The Cerulean Birdhouse

1,000-word limit.

Taking up the Flash Fiction Challenge from Terrible Minds for the first time, where I had to use a random number generator to decide on a title, and write a story of 1,000 words or less that related to the title. (Word Count: 982)

The Cerulean Birdhouse

When I was a kid, my mom made me go to a summer camp for “developing artistic talent” or something equally stupid. I had no artistic talent to develop. She, however, had a relationship to develop with my soon-to-be stepfather, so out of the house I went, nine to noon, six weeks straight. She was always late picking me up.

The teacher was young, probably an arts major at the local college, paying the next term’s tuition back when next term’s tuition could be covered by a part-time summer job. When my mom showed up, she would look down at me, or over my mom’s shoulder. She couldn’t meet her eyes. I couldn’t, either. Her eyes were too close to her disheveled hair and the mismatched buttons on her shift dress.

“Lisa did well today,” Miss Cindy would always say. “She’s really getting down the technique.”

Mom would shrug and take my wrist. “Time to go home, kid.”

I made no friends. Wearing brown and orange dresses still ragged from the ’60s when they were my mother’s, with barely brushed hair, I didn’t fit in with the other 12-year-olds, who wore leggings and neon t-shirts that fell artistically off their shoulders. It was an art class for those who wanted it – and me.

All I knew was that I didn’t want to be there, and no one else wanted me there except Miss Cindy, who probably just saw me as the money she needed for that elective class she was eyeing. Keep me in the class for the full six weeks, get the $120, and let me be, right?

In this place where I felt less wanted than usual, I just wanted to rebel. The problem was not knowing whether doing a good job or a bad job would be the best way to accomplish it. At first, I did a terrible job. I painted everything red and everything with my left hand.

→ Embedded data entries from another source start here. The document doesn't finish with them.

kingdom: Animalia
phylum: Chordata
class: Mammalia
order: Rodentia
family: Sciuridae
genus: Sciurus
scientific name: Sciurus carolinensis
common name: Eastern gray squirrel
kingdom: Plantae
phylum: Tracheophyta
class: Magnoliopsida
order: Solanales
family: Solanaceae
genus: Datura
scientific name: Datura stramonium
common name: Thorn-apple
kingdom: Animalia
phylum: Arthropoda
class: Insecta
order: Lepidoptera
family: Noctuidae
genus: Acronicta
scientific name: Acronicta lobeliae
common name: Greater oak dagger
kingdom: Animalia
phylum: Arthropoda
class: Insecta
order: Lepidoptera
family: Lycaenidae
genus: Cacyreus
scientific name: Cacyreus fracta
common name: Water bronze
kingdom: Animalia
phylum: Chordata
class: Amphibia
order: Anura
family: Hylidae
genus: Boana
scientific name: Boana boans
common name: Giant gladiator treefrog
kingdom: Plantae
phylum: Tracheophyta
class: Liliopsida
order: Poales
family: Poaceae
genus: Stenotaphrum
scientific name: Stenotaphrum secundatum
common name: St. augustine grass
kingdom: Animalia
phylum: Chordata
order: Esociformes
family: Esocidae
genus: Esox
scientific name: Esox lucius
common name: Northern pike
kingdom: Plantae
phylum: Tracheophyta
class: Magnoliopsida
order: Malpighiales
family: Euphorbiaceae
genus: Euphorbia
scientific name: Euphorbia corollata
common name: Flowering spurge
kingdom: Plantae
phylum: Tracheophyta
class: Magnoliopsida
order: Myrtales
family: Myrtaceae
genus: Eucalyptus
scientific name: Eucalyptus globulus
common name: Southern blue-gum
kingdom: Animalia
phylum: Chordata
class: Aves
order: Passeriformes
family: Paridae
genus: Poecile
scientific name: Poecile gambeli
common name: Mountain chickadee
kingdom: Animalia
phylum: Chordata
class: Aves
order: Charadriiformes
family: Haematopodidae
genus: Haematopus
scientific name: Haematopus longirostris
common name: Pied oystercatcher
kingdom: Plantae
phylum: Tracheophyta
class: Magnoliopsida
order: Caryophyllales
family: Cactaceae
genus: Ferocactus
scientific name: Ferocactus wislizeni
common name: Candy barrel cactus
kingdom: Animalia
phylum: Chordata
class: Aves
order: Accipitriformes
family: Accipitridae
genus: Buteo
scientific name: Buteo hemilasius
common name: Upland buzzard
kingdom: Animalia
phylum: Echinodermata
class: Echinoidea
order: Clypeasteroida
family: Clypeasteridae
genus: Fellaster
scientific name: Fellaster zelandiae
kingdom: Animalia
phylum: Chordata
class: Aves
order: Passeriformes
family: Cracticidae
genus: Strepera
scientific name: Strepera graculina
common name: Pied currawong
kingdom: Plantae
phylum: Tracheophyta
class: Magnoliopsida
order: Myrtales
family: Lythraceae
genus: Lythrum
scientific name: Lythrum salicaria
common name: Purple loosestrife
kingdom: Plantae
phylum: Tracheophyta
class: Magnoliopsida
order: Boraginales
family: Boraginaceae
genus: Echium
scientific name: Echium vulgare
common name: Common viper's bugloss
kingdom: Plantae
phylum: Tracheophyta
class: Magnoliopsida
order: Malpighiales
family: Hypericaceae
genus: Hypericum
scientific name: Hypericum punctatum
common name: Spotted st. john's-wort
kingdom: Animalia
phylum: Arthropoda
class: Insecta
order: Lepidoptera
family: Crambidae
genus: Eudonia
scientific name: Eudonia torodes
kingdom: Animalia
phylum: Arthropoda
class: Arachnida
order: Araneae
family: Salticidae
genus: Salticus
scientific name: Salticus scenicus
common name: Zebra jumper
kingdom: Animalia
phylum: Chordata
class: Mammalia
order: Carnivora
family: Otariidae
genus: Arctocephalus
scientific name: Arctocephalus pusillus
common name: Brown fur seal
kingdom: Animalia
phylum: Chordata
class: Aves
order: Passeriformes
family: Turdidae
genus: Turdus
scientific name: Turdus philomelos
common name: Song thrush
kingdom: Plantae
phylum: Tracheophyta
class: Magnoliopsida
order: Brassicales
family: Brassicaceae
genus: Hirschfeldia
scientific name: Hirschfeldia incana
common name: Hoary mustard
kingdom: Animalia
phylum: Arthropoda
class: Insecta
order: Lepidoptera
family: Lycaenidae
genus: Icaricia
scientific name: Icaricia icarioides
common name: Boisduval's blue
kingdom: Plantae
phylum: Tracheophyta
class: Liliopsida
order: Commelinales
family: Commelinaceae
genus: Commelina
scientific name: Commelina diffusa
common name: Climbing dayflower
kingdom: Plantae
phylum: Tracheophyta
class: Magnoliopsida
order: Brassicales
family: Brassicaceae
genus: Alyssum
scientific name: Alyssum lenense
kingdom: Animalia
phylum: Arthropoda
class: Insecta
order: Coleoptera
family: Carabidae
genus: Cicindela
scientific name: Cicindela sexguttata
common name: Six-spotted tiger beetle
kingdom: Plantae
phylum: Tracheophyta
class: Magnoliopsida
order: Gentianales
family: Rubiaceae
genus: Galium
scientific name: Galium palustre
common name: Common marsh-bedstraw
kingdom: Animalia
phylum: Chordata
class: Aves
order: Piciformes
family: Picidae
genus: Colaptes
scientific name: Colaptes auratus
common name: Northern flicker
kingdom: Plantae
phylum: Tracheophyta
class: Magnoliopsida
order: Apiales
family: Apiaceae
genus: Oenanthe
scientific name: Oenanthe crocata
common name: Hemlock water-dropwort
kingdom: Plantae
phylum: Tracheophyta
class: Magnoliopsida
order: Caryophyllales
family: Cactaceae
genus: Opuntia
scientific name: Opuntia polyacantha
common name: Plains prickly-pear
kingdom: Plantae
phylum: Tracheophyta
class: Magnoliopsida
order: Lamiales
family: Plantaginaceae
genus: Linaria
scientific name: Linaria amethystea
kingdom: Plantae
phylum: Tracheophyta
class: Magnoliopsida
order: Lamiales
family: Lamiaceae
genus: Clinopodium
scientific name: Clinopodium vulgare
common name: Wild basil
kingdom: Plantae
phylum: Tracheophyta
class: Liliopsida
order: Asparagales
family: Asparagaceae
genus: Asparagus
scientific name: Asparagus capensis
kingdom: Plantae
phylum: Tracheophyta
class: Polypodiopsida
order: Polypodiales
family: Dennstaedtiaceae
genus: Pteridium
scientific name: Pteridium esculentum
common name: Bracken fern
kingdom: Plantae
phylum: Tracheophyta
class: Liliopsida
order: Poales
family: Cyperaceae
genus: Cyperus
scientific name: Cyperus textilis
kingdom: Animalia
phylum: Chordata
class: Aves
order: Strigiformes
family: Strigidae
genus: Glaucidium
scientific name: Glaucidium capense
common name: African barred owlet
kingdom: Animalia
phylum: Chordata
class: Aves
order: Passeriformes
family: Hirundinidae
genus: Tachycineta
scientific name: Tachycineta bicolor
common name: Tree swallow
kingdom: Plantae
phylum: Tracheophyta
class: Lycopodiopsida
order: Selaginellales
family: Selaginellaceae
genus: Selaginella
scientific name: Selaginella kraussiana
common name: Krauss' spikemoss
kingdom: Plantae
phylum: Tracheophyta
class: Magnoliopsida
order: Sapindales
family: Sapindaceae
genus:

At the end of the first week, Miss Cindy had us take turns sharing our project. I marched to the front of the classroom and held up my one-color, left-handed painting. “This is my anger,” I said, and sat back down.

In the quiet time between the responsible parents picking up their kids and my mom showing up, Miss Cindy sat down across from me. “Is this really the best you can do?”

“I don’t see why you care.”

“Your misery doesn’t make anyone happier, Lisa,” she said. “Especially not yourself.”

It took until after week three before I took her seriously. I couldn’t stand another pitiful look from Miss Cindy as I paraded intentionally bad artwork around her classroom. Plus, she told us we would have a different kind of art assignment.

“For the rest of the class, you’ll be working on one project. It can be with any material you’d like. Just be creative and try your best.” Of course she was looking at me during the last part. Why wouldn’t she?

I spent a week scouring the reference books kept in wooden bookshelves under the windows. While my classmates set up easels and still lifes and began to draw and paint and mold their clay, I sat at my desk, reading. That Friday, I didn’t have anything to share except a newly dog-eared page in the last book I read. When Miss Cindy called my name, I shook my head and kept reading.

After class, she said, “Lisa, you can’t just read forever. You’re going to have to make something.”

“I know. I found something. Do you think…” I looked back at the front cover of the magazine, uncertain. “Do you think I could make something with wood?”

I watched her gaze drop and saw her catch a glimpse of the cover. The time she spent staring at it passed slower than the class itself. “I’ll see what I can do,” she said.

The following Monday, a pile of wood sat on my desk, pre-cut. A hammer. A pile of nails. I looked at Miss Cindy questionably, but she just smiled and went back to patrolling the room. Not only was the wood already cut, it was even labeled – match piece A with piece D, the magazine read. And there they were, right in front of me. Piece A and piece D. I carefully placed a nail and began to hammer.

Other kids hated it. The noise interrupted their concentration. I worked harder. I can’t remember ever caring about a project as much as I did that one, and when class was over but Mom wasn’t there, I kept on hammering. “This is looking fantastic,” Miss Cindy said, “I think you’ve got talent. Maybe you’ll be an architect one day.”

“Nah,” I said, hardly looking up. “Only men are architects.”

She put a hand over my nail so I had to stop working. “Maybe you should change that.”

After a week, the main structure was finished and I shared it with the class. I waited for the snarky comments, for the giggles, but they didn’t come. Everyone just stared at my birdhouse. “Now I just gotta paint it,” I said, and sat down. Their respect was more embarrassing than their loathing.

I spent two hours on Monday picking out a color. I wouldn’t do red this time. I wanted something to go with the trees, something to stand out against the brown and green. I chose cerulean and picked the least-used brush. It was for birds, after all, and now it would match the sky.

When Mom picked me up on the last day and handed over a check, I showed her my birdhouse, nearly feeling proud. “You made that?” she asked.

“Yeah, I made it.”

“For the tree in the back?”

“Yeah.”

“Good job, kid.”

I didn’t have to come back the next summer because Mom already married my stepfather. I came anyway.